SOURCE TEXT:
▼

[OPE-L:4656] Re: Re: Re: Re: Re: Re: Re: Re: Questions

From: Gil Skillman (gskillman@MAIL.WESLEYAN.EDU)
Date: Fri Dec 08 2000 - 22:09:48 EST


Rakesh, you write

>Gil, it is not immediately obvious how there can be surplus value 
>since workers are free to sell their labor (so it seems) to the 
>highest bidder.  We have to understand what it is that workers 
>alienate on the market (once we do, the basic confusion in Ricardian 
>value theory between cost of production and quantity of labor is 
>eliminated or so argues Marx).

I agree that it's not immediately obvious how there can be surplus value,
and I agree that we have to understand what it is that workers alienate on
the market, if that's what they do.

> What precisely do you think workers 
>sell on the market? Themselves? Their labor? Their labor capacity? 
>What is that? Is it a commodity?

For the moment, the issue isn't what I think. You've already heard what I
think, and you haven't found it at all compelling.  So now I'm trying to
find out what you think Marx has established via his argument in Vol I,
Part 2 of Capital, so I can determine the root of our disagreement.  So
again I ask: may I infer from what you've said that in your reading of
Marx, it *can't* be inferred from his Ch. 6 argument that capitalists must
hire labor power as a commodity in order to appropriate surplus value?

▲

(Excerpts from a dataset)
▼

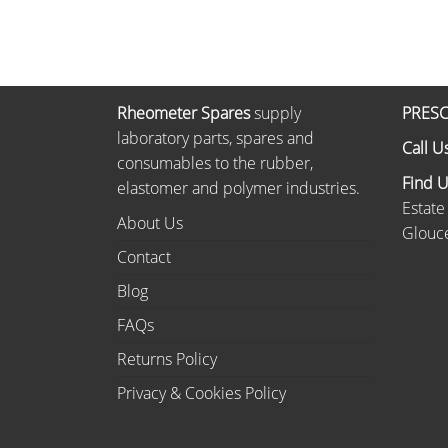
Rheometer Spares
supply
PRESC
laboratory parts, spares and
Call U
consumables to the rubber,
Find 
elastomer and polymer industries.
Estate
About Us
Glouce
Contact
Blog
FAQs
Returns Policy
Privacy & Cookies Policy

▲

YOUR INSTRUCTIONS: Copy out the message on surplus value from "Rakesh, you write" up to and including "what they do.", and rename "workers" as "laborers" wherever it occurs in that span.

COMPLETED EXERCISE:
Rakesh, you write

>Gil, it is not immediately obvious how there can be surplus value 
>since laborers are free to sell their labor (so it seems) to the 
>highest bidder.  We have to understand what it is that laborers 
>alienate on the market (once we do, the basic confusion in Ricardian 
>value theory between cost of production and quantity of labor is 
>eliminated or so argues Marx).

I agree that it's not immediately obvious how there can be surplus value,
and I agree that we have to understand what it is that laborers alienate on
the market, if that's what they do.